Dataset entries:

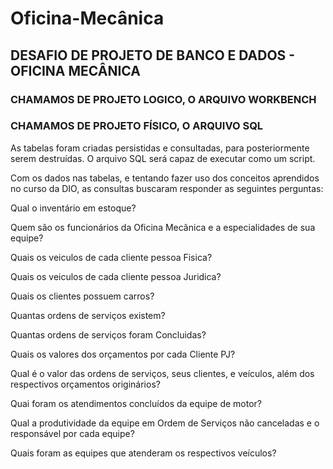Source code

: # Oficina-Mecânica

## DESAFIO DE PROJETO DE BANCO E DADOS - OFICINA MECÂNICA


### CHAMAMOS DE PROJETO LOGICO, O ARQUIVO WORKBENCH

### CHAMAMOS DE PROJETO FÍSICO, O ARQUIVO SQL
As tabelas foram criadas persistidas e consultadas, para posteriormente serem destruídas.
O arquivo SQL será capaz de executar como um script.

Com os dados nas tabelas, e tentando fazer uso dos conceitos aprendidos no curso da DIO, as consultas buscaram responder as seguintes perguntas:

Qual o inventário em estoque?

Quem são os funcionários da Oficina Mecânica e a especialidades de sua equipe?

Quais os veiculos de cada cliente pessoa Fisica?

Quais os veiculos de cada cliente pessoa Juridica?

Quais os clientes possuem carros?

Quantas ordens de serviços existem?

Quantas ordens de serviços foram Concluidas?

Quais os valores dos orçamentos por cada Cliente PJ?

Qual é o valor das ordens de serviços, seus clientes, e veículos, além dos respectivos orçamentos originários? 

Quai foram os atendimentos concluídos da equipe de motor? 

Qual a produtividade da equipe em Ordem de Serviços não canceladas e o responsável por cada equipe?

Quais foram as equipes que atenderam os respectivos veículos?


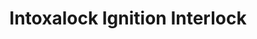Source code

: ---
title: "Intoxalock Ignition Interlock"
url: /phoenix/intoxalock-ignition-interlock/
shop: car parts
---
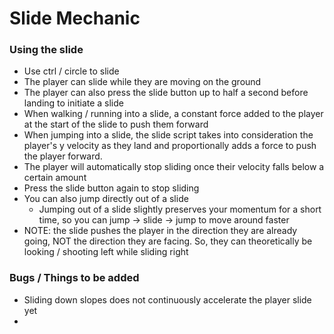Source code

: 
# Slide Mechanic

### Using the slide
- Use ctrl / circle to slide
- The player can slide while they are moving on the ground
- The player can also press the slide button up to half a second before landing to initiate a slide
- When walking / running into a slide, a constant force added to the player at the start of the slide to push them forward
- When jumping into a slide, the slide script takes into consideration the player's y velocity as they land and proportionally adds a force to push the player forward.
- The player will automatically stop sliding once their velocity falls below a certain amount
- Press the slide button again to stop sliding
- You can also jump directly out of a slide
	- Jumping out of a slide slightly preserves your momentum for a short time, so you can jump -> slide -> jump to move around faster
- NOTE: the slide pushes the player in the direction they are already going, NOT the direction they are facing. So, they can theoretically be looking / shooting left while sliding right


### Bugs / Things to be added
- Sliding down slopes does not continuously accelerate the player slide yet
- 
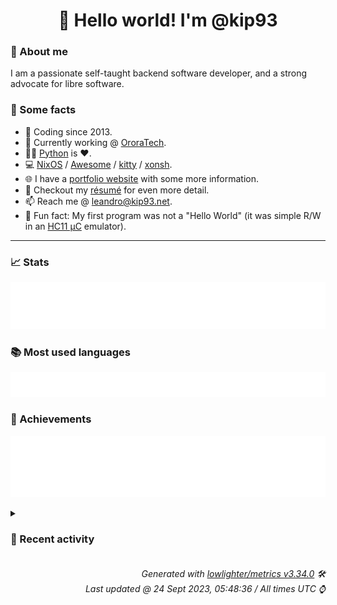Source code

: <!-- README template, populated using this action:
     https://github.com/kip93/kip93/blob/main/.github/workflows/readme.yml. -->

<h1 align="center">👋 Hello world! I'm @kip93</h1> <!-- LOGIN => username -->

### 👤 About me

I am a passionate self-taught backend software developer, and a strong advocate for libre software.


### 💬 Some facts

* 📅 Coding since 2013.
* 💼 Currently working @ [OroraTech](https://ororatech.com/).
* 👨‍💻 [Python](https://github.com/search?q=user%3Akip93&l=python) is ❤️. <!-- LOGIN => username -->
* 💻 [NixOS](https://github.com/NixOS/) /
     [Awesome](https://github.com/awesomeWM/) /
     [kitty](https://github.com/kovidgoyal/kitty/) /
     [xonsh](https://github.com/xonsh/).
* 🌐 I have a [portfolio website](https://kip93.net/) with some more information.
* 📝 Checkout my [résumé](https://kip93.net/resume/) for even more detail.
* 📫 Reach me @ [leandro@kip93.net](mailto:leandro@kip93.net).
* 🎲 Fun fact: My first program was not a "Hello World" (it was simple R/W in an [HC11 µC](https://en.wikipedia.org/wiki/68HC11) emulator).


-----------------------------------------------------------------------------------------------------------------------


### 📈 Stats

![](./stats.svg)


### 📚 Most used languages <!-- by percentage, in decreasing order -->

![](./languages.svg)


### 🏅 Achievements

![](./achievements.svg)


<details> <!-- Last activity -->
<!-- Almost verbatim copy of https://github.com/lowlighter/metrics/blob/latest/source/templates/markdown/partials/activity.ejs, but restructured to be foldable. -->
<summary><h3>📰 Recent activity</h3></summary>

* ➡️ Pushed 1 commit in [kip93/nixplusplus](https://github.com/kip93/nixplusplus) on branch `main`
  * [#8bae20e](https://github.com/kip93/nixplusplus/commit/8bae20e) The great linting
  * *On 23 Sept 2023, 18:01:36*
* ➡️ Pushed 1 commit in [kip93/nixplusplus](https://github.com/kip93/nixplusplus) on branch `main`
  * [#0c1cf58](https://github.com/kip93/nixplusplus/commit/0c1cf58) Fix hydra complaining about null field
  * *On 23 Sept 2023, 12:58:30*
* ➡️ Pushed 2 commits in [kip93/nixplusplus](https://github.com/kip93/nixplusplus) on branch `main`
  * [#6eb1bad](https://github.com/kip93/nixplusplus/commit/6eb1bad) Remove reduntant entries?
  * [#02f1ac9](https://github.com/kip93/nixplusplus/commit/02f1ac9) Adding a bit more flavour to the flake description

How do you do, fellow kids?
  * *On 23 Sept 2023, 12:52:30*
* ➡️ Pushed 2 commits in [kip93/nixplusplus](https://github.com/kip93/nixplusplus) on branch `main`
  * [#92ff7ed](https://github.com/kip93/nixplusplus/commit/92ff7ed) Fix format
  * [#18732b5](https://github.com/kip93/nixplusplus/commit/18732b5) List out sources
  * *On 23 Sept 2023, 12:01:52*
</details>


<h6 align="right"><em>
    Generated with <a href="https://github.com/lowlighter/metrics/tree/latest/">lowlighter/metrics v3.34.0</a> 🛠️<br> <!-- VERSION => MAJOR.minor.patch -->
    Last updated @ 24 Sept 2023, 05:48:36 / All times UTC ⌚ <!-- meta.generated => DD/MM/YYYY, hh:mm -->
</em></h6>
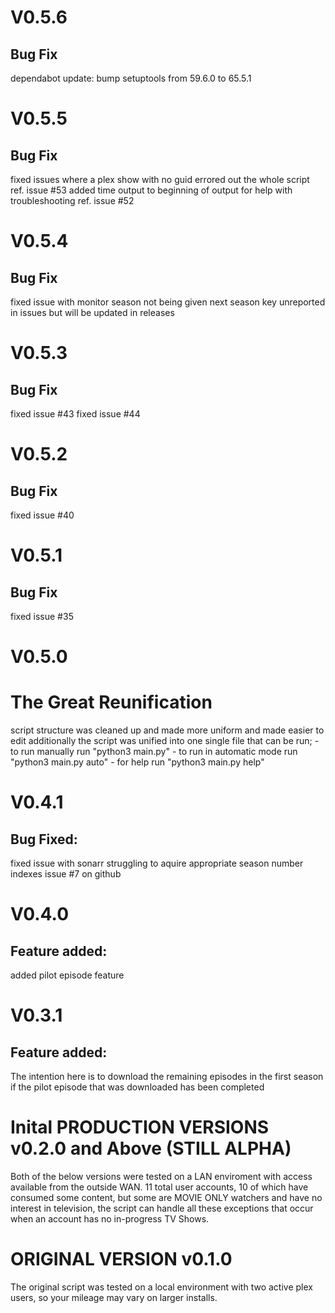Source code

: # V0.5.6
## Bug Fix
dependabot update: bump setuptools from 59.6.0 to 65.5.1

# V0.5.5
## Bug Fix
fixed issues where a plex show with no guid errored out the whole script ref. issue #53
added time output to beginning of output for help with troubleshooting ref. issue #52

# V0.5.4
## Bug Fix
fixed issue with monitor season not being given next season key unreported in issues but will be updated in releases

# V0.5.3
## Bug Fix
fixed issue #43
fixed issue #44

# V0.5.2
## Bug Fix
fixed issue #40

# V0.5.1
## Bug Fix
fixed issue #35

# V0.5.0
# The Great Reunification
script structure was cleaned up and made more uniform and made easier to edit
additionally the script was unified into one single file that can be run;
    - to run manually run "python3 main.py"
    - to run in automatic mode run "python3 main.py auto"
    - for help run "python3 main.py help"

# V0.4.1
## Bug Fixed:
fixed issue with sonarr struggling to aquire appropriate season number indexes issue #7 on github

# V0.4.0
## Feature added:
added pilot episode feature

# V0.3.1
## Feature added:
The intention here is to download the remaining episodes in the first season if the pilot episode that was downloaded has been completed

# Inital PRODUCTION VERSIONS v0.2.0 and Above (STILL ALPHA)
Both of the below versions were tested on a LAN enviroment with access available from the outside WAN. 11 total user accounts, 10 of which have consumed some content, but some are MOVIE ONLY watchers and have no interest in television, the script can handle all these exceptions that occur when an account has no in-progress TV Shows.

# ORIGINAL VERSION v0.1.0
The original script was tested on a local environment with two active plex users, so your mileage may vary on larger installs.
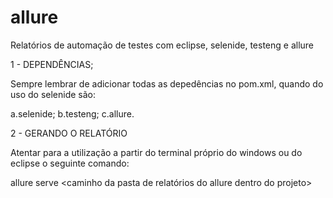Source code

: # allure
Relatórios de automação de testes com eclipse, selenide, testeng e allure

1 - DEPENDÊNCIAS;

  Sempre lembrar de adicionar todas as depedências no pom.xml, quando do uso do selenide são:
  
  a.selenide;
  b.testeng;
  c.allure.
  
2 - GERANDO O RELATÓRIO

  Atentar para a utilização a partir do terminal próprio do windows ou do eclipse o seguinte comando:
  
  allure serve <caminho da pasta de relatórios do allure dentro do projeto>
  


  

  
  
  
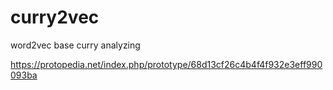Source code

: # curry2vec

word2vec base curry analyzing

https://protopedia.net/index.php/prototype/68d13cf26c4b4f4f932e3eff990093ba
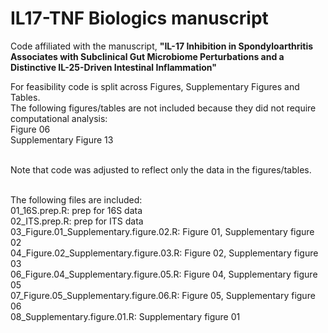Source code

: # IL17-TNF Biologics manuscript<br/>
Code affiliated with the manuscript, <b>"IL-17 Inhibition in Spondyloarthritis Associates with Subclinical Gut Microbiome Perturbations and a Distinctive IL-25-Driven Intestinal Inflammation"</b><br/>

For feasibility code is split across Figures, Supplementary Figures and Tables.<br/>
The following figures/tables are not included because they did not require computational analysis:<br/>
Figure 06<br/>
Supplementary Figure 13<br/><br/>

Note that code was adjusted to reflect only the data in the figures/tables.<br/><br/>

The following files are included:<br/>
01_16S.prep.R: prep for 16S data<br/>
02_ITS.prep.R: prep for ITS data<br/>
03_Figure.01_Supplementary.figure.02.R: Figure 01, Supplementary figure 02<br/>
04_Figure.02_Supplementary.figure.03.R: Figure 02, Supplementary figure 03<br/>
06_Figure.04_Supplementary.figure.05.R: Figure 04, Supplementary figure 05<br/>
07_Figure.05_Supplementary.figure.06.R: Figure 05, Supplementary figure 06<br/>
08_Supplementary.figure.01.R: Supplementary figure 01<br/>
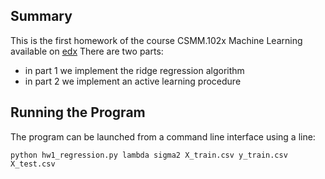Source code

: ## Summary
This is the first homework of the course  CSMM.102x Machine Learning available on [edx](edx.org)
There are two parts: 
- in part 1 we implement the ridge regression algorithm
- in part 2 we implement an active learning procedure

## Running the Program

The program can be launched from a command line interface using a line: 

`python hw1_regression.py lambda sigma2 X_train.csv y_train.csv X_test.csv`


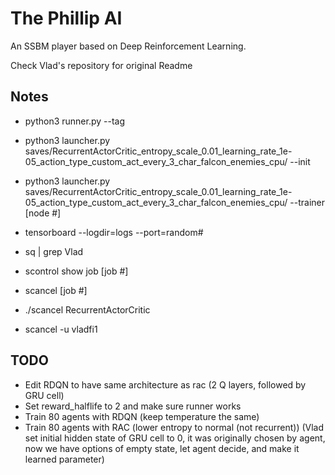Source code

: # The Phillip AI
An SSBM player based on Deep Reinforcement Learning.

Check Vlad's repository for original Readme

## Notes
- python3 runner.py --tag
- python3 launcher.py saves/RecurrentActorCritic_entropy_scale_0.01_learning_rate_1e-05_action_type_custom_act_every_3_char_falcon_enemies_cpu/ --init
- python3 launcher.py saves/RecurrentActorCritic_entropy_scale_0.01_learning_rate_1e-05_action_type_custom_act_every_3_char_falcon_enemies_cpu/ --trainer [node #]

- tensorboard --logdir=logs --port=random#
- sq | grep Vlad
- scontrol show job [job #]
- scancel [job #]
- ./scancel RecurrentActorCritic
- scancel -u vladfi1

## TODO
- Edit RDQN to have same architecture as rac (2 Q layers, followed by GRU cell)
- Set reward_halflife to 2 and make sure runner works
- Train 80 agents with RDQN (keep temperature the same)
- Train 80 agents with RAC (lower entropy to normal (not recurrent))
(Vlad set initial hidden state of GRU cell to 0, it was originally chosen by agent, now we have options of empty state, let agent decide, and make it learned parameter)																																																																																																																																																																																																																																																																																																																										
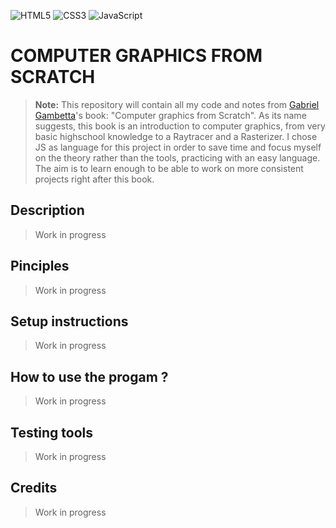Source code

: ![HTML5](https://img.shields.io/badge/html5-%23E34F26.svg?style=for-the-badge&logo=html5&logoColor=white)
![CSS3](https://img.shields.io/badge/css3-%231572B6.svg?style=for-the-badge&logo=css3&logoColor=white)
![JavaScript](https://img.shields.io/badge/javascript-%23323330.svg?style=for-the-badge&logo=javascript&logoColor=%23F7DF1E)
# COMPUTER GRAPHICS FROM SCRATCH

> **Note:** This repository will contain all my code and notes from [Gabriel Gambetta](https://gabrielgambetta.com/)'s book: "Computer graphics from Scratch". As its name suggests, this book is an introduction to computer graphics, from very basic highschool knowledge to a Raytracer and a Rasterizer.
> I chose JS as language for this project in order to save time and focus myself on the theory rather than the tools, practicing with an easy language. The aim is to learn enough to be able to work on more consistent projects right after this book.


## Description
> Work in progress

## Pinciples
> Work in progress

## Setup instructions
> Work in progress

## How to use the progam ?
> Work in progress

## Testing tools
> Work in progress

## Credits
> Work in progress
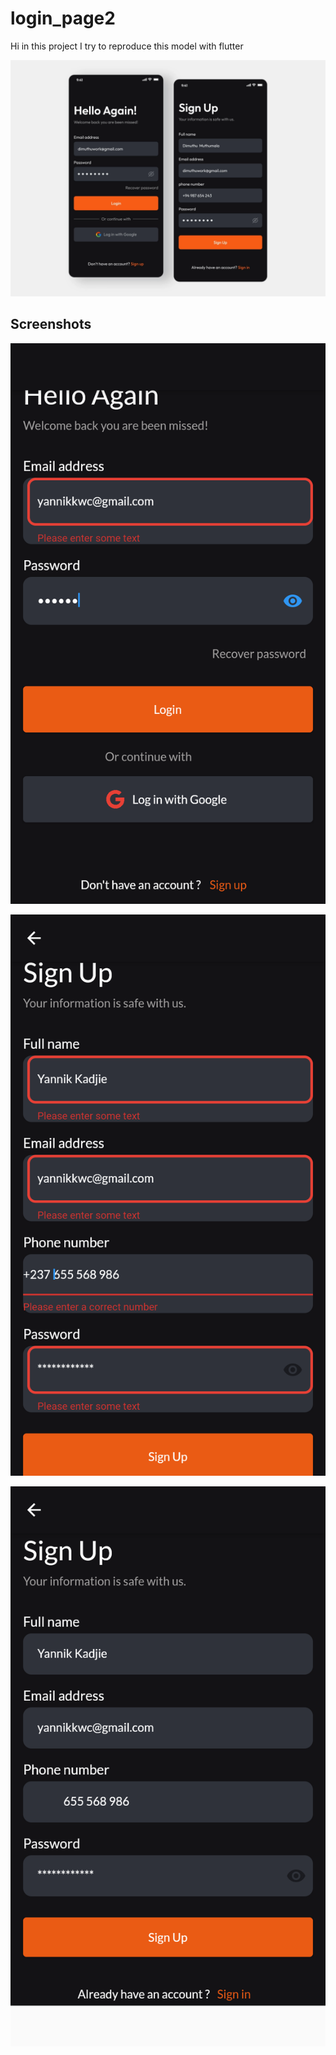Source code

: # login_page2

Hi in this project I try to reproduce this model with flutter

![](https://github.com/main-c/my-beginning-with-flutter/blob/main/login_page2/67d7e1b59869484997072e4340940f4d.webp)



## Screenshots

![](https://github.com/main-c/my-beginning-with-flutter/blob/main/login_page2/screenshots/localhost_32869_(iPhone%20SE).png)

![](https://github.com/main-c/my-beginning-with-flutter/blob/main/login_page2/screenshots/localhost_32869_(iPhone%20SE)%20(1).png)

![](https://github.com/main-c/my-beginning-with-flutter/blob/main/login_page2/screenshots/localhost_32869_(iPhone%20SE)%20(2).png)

* DESCRIPTION OF THE TASK
Return every line from the entries above that contains the word "languages".

* YOUR SOLUTION
### 📚 Most used languages <!-- by percentage, in decreasing order -->
![](./languages.svg)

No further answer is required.